Unable to kill Waiting Task; Resulted in stopping of all subsequent realtime tasks

I’m using Tranquility to stream events into Druid. It has an hourly granularity. All of a sudden, now I see a task in “Waiting Tasks - Tasks waiting on locks” section. It has been there for a few hours now and has blocked every hourly ingestion task since.

Running, http://localhost:8090/druid/indexer/v1/task/index_realtime_ds_2018-05-25T06:00:00.000Z_0_0/status

gives status as running and duration as -1.

Doing, curl -XPOST http://localhost:8090/druid/indexer/v1/task/index_realtime_ds_2018-05-25T06:00:00.000Z_0_0/shutdown

seems to take forever, and then returns back, {“task”: “index_realtime_ds_2018-05-25T06:00:00.000Z_0_0”}

Using the Overlord Console is to no avail since using the kill from there returns “Kill request failed with status: 0 please check overlord logs.”

I even tried shutting down the firehose by executing

curl -XPOST http://0.0.0.0:8100/druid/worker/v1/chat/firehose:druid:overlord:ds-006-0000-0000/shutdown

It returns, connection refused, meaning the firehose has already shut down.

There are no exceptions in the logs.

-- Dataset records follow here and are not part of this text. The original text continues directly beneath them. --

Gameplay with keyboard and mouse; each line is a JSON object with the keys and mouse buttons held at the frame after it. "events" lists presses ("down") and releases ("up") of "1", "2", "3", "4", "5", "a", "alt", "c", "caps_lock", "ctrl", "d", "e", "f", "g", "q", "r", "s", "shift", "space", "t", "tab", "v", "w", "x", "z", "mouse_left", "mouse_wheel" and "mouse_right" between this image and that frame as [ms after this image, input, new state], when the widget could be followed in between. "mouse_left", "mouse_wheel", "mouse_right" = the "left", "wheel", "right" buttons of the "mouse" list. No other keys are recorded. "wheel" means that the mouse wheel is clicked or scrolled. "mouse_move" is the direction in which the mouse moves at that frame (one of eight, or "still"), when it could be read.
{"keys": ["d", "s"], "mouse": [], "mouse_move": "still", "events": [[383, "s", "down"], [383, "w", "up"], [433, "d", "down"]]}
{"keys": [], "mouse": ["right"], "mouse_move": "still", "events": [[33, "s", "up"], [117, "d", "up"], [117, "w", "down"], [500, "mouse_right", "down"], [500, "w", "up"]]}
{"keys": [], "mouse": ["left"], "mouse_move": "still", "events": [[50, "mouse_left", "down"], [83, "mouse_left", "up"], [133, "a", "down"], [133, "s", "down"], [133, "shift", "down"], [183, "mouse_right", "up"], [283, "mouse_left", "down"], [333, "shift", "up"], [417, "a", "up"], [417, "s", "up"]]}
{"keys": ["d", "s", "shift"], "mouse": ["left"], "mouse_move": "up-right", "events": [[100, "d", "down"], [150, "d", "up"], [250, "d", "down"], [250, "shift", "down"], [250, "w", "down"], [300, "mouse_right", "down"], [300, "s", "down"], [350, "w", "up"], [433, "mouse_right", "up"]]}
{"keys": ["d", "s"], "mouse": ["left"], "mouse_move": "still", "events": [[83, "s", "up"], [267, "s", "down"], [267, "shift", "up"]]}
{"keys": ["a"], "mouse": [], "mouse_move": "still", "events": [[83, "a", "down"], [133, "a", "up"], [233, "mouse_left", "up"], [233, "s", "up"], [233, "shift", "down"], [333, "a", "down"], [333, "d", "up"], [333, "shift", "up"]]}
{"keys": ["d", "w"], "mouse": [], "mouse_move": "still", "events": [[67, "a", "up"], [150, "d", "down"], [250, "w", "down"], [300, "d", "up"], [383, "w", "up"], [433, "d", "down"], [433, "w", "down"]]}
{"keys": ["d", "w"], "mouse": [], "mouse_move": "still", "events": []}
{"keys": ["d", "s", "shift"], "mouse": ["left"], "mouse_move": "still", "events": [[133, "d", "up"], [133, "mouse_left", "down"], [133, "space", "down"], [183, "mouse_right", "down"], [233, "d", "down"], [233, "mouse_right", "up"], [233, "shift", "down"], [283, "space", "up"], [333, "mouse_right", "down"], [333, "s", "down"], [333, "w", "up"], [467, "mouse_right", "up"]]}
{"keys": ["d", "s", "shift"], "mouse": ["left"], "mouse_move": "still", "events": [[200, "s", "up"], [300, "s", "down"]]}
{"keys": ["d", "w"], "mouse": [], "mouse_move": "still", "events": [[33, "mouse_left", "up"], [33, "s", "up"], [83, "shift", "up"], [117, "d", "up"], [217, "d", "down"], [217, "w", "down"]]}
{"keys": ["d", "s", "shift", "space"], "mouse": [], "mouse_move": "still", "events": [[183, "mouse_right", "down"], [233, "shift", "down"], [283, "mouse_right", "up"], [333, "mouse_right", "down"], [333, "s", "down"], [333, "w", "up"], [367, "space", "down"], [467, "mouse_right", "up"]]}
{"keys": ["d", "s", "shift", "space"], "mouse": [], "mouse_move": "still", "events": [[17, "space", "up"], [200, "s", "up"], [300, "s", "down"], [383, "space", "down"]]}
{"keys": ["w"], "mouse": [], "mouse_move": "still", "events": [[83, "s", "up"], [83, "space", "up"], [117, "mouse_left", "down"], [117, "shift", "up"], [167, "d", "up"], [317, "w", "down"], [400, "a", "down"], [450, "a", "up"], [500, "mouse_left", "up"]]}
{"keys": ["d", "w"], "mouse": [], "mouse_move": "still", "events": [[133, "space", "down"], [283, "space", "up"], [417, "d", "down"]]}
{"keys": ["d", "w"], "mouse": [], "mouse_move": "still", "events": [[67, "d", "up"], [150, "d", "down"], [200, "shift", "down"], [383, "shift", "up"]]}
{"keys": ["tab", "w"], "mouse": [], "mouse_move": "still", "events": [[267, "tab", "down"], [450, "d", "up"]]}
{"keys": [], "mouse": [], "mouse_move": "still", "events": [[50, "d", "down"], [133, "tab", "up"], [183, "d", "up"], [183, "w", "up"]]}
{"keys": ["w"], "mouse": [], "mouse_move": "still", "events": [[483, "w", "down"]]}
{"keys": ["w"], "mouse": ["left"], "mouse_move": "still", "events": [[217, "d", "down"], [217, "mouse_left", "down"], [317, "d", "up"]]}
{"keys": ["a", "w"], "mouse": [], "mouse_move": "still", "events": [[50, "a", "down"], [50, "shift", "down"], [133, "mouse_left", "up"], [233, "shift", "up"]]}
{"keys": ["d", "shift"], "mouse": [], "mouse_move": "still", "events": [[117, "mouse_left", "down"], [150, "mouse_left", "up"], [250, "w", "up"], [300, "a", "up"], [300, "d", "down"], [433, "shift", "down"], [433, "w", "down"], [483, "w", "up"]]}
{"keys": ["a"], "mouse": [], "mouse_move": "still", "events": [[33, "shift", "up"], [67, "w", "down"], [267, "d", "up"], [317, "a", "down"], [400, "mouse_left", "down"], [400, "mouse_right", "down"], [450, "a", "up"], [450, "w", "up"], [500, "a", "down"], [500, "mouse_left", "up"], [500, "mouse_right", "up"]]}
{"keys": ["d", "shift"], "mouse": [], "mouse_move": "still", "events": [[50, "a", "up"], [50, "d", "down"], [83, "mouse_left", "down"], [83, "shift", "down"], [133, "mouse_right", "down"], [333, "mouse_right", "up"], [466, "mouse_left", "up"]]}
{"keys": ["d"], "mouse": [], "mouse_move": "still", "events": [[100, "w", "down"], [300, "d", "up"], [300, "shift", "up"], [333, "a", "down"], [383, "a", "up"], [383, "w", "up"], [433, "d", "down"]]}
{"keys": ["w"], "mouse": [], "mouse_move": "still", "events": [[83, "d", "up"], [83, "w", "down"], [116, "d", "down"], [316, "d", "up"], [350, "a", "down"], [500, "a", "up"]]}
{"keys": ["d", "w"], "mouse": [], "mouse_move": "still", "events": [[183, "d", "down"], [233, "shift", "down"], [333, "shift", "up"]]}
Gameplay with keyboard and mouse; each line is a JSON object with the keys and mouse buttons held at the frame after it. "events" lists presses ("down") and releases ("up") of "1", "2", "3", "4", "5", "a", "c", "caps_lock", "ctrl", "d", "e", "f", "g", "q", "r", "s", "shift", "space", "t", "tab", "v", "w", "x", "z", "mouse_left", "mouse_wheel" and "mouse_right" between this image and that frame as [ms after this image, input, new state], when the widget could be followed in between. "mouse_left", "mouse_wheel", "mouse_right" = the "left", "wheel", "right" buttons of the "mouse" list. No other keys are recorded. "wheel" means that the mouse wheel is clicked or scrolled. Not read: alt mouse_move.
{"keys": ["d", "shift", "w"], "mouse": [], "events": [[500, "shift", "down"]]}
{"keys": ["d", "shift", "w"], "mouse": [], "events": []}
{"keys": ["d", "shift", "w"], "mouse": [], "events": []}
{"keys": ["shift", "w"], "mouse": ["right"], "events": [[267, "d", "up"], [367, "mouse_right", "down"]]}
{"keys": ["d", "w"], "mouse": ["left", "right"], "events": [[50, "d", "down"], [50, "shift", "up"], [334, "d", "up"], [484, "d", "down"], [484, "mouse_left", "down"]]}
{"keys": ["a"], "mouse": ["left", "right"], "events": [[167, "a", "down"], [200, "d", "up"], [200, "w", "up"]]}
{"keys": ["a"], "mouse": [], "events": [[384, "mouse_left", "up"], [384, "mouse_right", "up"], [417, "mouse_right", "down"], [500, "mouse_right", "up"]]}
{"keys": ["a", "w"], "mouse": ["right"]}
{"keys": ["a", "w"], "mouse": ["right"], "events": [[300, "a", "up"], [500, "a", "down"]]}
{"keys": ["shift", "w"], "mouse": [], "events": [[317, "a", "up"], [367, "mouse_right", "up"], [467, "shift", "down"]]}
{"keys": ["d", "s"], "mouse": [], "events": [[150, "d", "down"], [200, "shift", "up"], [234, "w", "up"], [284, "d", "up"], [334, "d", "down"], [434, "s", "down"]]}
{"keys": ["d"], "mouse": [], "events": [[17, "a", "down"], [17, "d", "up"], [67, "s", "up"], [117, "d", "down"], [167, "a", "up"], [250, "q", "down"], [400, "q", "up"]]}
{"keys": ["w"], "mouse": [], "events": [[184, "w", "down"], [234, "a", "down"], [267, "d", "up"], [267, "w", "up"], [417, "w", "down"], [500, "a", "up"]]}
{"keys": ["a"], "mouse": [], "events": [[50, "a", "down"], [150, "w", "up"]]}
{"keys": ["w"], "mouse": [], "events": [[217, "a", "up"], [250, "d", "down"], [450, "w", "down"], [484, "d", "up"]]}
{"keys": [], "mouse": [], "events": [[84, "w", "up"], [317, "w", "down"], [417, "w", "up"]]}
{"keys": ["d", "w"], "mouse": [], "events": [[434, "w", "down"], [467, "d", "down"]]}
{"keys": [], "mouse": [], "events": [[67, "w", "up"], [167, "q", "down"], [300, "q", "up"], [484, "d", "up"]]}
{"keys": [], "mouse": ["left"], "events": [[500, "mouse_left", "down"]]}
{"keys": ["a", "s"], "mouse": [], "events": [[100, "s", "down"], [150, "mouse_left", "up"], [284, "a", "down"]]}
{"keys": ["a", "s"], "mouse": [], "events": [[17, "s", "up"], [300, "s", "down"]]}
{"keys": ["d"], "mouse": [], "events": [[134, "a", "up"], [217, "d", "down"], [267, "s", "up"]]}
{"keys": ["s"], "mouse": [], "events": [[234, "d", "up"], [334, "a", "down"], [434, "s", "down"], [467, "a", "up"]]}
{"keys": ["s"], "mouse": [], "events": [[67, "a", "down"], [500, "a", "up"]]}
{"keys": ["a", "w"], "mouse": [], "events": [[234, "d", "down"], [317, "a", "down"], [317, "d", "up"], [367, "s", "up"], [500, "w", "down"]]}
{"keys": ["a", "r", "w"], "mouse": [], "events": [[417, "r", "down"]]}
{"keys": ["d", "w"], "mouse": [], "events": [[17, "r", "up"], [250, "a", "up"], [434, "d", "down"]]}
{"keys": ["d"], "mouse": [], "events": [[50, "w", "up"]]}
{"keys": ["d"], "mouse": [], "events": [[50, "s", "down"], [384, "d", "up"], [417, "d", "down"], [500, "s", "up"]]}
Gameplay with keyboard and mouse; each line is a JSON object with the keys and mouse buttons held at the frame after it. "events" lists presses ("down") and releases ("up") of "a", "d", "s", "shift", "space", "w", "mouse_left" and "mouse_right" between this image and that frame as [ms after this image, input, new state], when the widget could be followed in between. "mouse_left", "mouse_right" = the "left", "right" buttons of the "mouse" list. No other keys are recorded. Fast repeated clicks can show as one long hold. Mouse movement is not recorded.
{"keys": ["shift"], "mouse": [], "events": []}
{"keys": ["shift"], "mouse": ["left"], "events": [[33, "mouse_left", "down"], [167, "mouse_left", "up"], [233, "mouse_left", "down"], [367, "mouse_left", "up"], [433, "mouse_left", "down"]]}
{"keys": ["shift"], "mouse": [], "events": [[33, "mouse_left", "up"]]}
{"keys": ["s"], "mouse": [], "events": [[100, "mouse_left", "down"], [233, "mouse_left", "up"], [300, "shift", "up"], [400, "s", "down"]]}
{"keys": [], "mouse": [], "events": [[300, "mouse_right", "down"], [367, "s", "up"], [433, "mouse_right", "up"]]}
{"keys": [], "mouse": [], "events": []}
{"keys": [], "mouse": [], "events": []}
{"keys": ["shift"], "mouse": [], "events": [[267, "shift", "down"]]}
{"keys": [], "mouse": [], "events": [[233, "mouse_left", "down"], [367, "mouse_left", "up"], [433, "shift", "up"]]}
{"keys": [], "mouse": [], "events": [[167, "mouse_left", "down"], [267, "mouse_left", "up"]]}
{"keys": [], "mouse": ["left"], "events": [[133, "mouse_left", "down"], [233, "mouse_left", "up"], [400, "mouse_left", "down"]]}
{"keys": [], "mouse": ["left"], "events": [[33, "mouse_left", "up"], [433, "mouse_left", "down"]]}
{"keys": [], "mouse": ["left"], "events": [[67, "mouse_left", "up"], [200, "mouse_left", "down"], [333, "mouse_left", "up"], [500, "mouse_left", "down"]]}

However, in the Tranquility log,

c.m.t.server.http.TranquilityServlet - Server error serving request to http://172.30.1.234:8200/v1/post/ds

java.lang.IllegalStateException: Failed to create merged beam: druid:overlord/ds

``

Caused by: com.twitter.finagle.GlobalRequestTimeoutException: exceeded 1.minutes+30.seconds to disco!druid:overlord while waiting for a response for the request, including retries (if applicable)

``

ERROR c.m.tranquility.beam.ClusteredBeam - Failed to update cluster state: druid:overlord/ds

com.twitter.finagle.GlobalRequestTimeoutException: exceeded 1.minutes+30.seconds to disco!druid:overlord while waiting for a response for the request, including retries (if applicable)

at com.twitter.finagle.NoStacktrace(Unknown Source) ~[na:na]

2018-05-25 11:34:33,654 [ClusteredBeam-ZkFuturePool-8176ebe2-2cea-4040-b050-efbb8da56ff0] WARN c.m.tranquility.beam.ClusteredBeam - Emitting alert: [anomaly] Failed to create merged beam: druid:overlord/ds

``

I believe I’m getting each of those errors when it fails to create a new task for realtime ingestion for every hour.

How should I free the task waiting on lock?

I finally solved this issue.
I had started Druid as a superuser. This made the lock file to be owned by the root.

After manually deleting the lock file, and starting Druid as a normal user, everything was fine.